What Color Is That? This Might Help!
Sometimes colors just needs to be specific. Especially when it comes to branding. Back in the early days of graphic design publishing and printing, most of us creatives used a Pantone Color Book.
If you’ve ever had someone vaguely tell you something along the lines of: “just use a standard blue”? I can’t tell you how many times I hear: dark blue, navy blue, or whatever color. This is exactly why I wrote this post. Colors are unique to deisngers in the sense that there’s more going on than just pigment.
Consider: there are flat colors, reflective colors, metallics and gradients just to name a few.
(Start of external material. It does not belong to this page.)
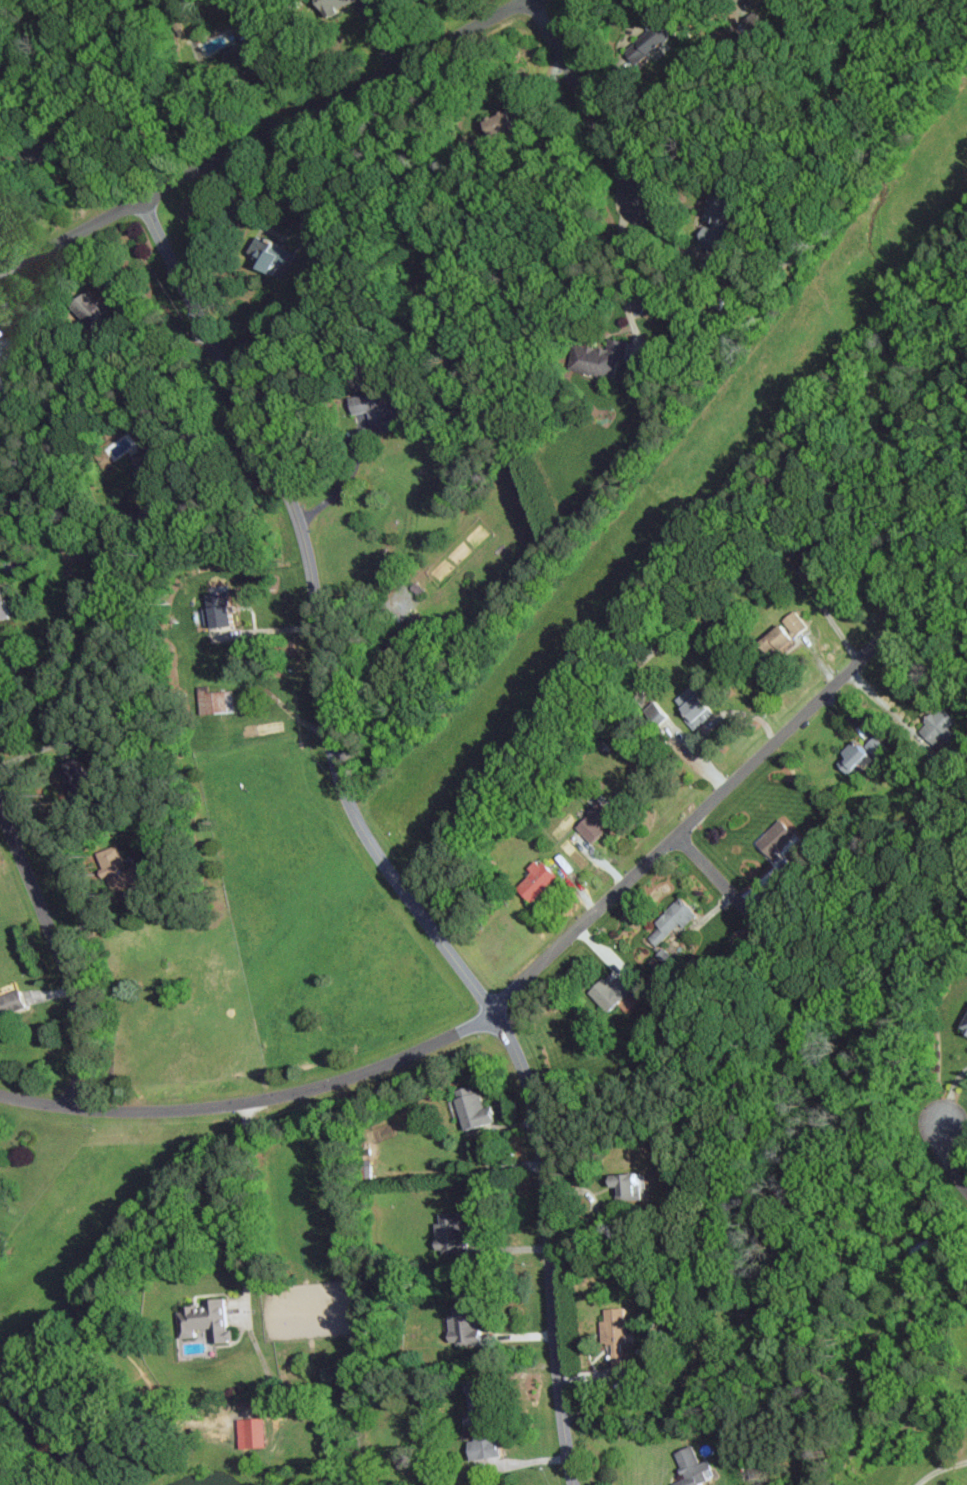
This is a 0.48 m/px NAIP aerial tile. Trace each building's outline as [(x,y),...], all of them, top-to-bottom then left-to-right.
[(326,17),(339,13),(337,6),(357,0),(321,0),(326,17)] [(658,20),(614,45),(625,65),(670,39),(658,20)] [(492,134),(519,125),(513,108),(487,117),(492,134)] [(725,197),(704,195),(702,225),(696,224),(695,241),(721,243),(725,197)] [(254,266),(272,276),(279,262),(285,265),(292,251),(259,233),(249,251),(258,257),(254,266)] [(575,343),(571,370),(615,377),(617,358),(621,359),(624,340),(608,337),(606,348),(575,343)] [(388,408),(383,386),(366,390),(366,393),(348,397),(352,414),(368,411),(372,432),(401,425),(397,407),(388,408)] [(10,613),(0,589),(0,618),(10,613)] [(225,591),(202,592),(203,625),(227,624),(225,591)] [(753,641),(766,658),(806,627),(792,609),(778,620),(780,621),(753,641)] [(230,689),(205,692),(204,685),(193,686),(196,714),(232,711),(230,689)] [(672,697),(690,727),(708,715),(690,686),(672,697)] [(920,727),(929,742),(958,724),(945,704),(922,718),(926,723),(920,727)] [(846,774),(856,760),(859,762),(866,752),(849,740),(832,763),(846,774)] [(572,825),(588,842),(614,818),(598,800),(572,825)] [(794,834),(777,819),(753,845),(769,861),(794,834)] [(96,850),(108,889),(129,883),(117,844),(96,850)] [(537,860),(511,886),(529,903),(554,876),(537,860)] [(697,914),(682,895),(651,919),(658,927),(646,937),(654,947),(697,914)] [(606,1012),(627,989),(615,978),(609,985),(599,976),(584,992),(606,1012)] [(23,1010),(17,990),(0,995),(0,1017),(23,1010)] [(966,1035),(966,1003),(956,1030),(966,1035)] [(494,1121),(488,1100),(480,1102),(477,1091),(473,1092),(471,1084),(451,1090),(462,1130),(494,1121)] [(611,1202),(643,1198),(640,1172),(602,1176),(603,1187),(610,1186),(611,1202)] [(461,1251),(460,1217),(431,1219),(433,1252),(461,1251)] [(208,1342),(225,1341),(223,1298),(200,1299),(200,1305),(179,1307),(180,1320),(177,1320),(178,1338),(191,1337),(191,1329),(207,1328),(208,1342)] [(475,1342),(472,1305),(450,1307),(451,1314),(445,1315),(448,1344),(475,1342)] [(623,1365),(620,1307),(601,1308),(601,1320),(597,1320),(598,1344),(609,1343),(610,1365),(623,1365)] [(261,1447),(261,1418),(236,1418),(237,1448),(261,1447)] [(469,1438),(468,1459),(497,1461),(498,1439),(469,1438)] [(697,1463),(689,1445),(670,1453),(680,1478),(667,1483),(667,1484),(702,1484),(713,1480),(704,1459),(697,1463)]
Getting color right is essential to the world around us especially when it comes to graphics and brand design.
Colors aslo set a feeling, or mood, or a tone. Why is Coke red? Would you drink it if the packaging was orange? Brand designers put a lot of time an effors into choosing colors on design boards when presenting their work. When a client has a speciffic idea about color but no absolute refrence number, I’ve learned after many years of graphic design and logo projects to make it easier by using a color guide.
The solution to the color problem
There are three main branches of color: RGB (Red Green Blue) CMYK used in offset printing (cyan, yellow magenta, black) and WEB hex color (example: #46A6B6)
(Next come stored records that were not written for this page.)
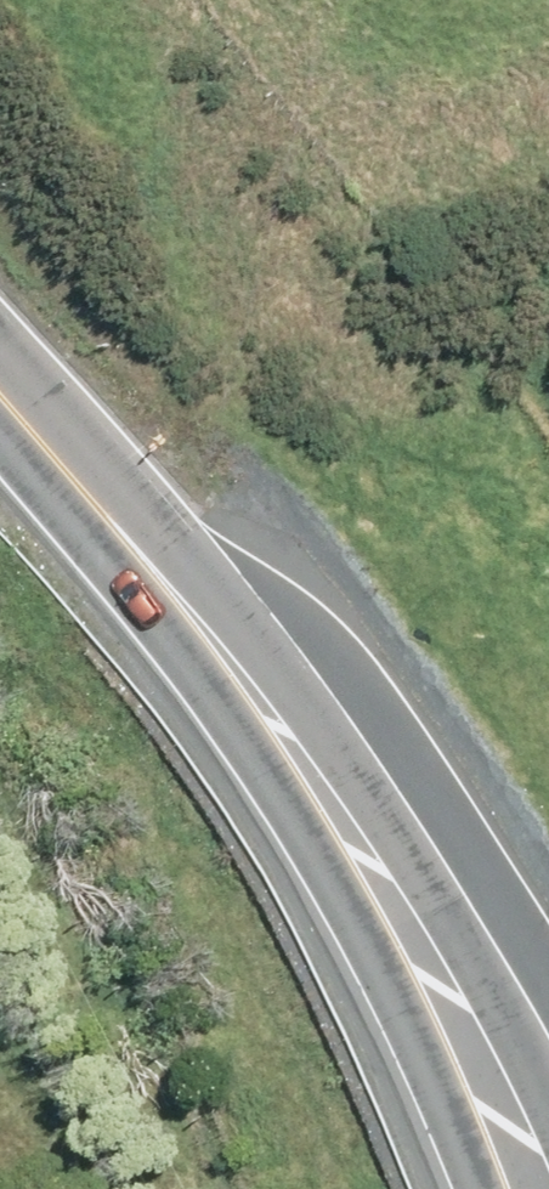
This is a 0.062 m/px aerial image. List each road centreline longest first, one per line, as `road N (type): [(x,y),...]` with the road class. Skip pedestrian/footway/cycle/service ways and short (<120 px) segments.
road 1 (secondary): [(476,1188),(424,1049),(328,868),(40,435)]
road 2 (secondary): [(40,435),(282,640),(458,895),(548,1082)]

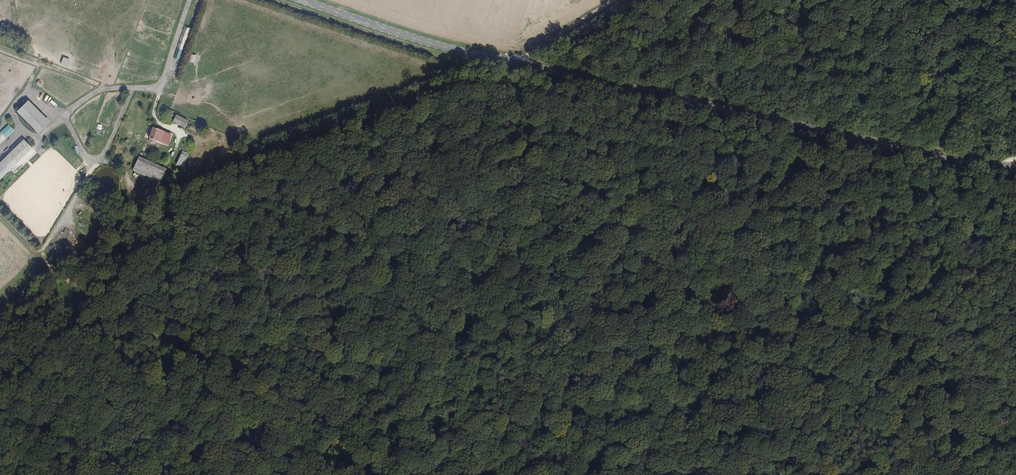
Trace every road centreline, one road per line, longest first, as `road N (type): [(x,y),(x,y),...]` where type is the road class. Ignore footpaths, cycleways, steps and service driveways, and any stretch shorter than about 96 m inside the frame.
road 1 (tertiary): [(1015,167),(992,171),(591,87),(301,0)]
road 2 (track): [(381,474),(172,344)]
road 3 (track): [(618,0),(516,63)]

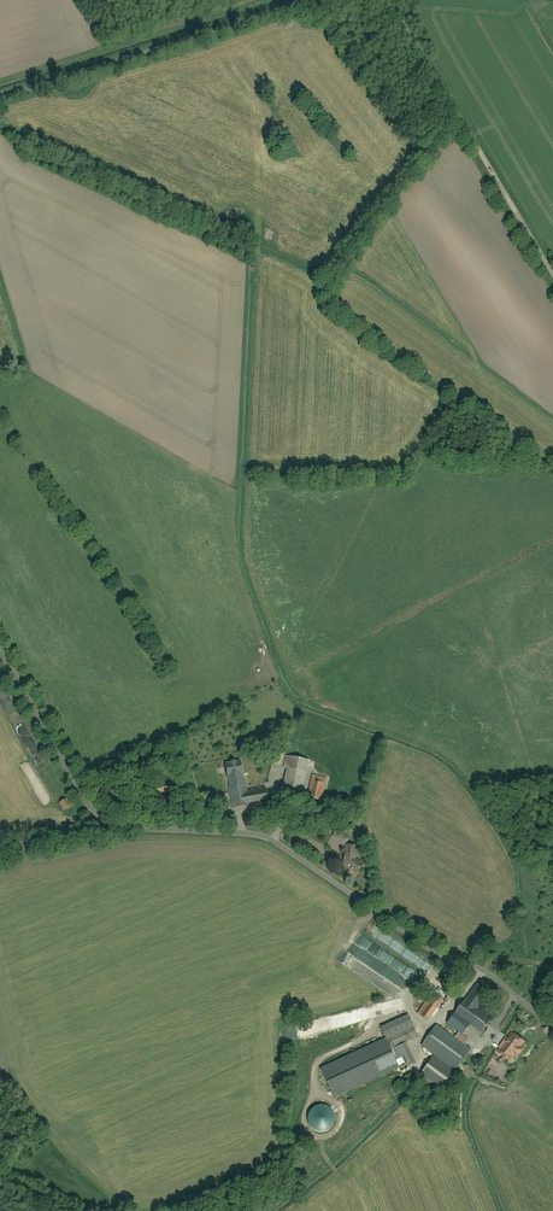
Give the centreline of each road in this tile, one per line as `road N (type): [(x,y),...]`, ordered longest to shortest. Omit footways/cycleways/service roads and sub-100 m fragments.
road 1 (residential): [(552,1022),(267,839),(220,826),(112,821),(75,788),(0,655)]
road 2 (unclassified): [(310,0),(0,99)]
road 3 (unclassified): [(552,273),(392,0)]

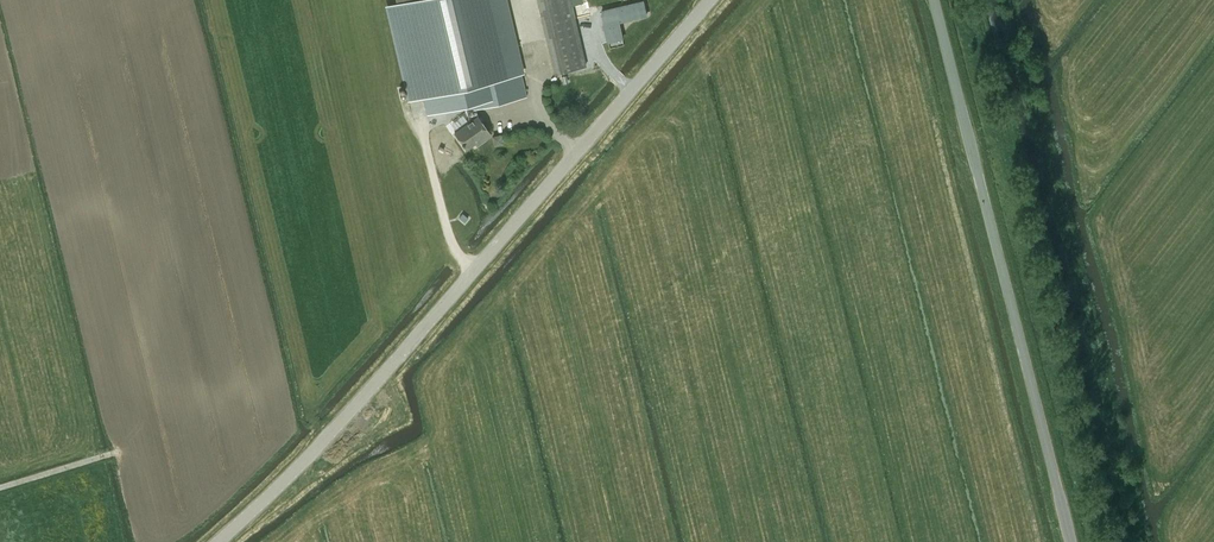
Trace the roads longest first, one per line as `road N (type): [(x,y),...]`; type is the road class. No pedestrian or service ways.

Does anyone in the graphic design, pre-press or printing industry remember those “PMS” Pantone Color Matching System colors?
Times have changed and with the growth of the web there are some useful tools that can help define your color tastes exactly how you see them.
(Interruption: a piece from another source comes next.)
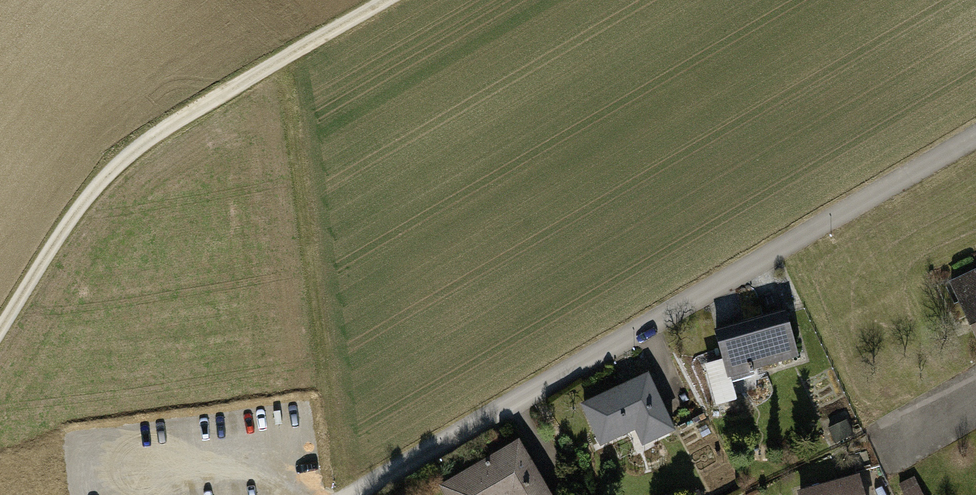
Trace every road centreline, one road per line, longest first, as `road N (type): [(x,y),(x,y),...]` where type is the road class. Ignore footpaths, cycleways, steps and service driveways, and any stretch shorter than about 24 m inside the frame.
road 1 (residential): [(975,136),(357,494)]
road 2 (track): [(0,335),(64,230),(115,169),(177,119),(386,0)]

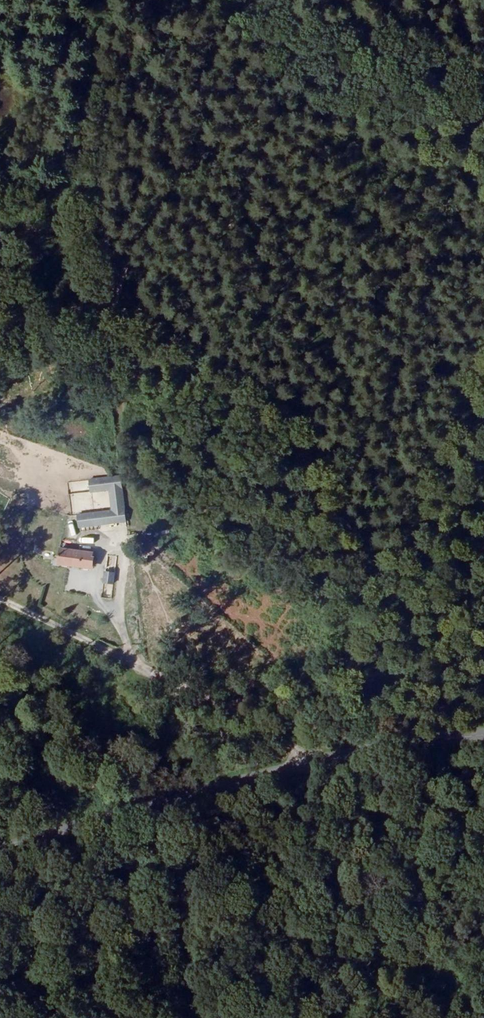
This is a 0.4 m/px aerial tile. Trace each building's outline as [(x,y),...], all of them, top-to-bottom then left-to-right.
[(114,473),(84,476),(85,490),(104,488),(116,486),(114,473)] [(119,506),(116,486),(104,488),(106,508),(119,506)] [(106,508),(72,512),(72,526),(120,519),(119,506),(106,508)] [(109,535),(107,542),(119,545),(121,538),(109,535)] [(128,554),(127,544),(118,545),(118,554),(128,554)] [(88,551),(54,548),(53,566),(87,568),(88,551)] [(114,572),(101,571),(100,588),(114,589),(114,572)] [(112,605),(104,605),(103,620),(112,620),(112,605)]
Check out these easy to use web based color pickers for just about any project.
- HTML Color Codes is a very easy to use:
- W3 Schools Color Podes is a great refrence:
TIP: Display settings can have an effect on how color is perceived.
Choosing colors on the web is very easy. Just be aware that everyone has different display resoulutions and settings. Your screen settings have an effect on the how the colors your eyes interpret. For example, if you are using an extreme contrast or brightness setting, the colors very well could be different on somone else’s screen.
Also note that some LCD screens represent colors differently from different vertical angles. It is best praxtice to sit in front of the scren with the center at eye level or just slightly lower.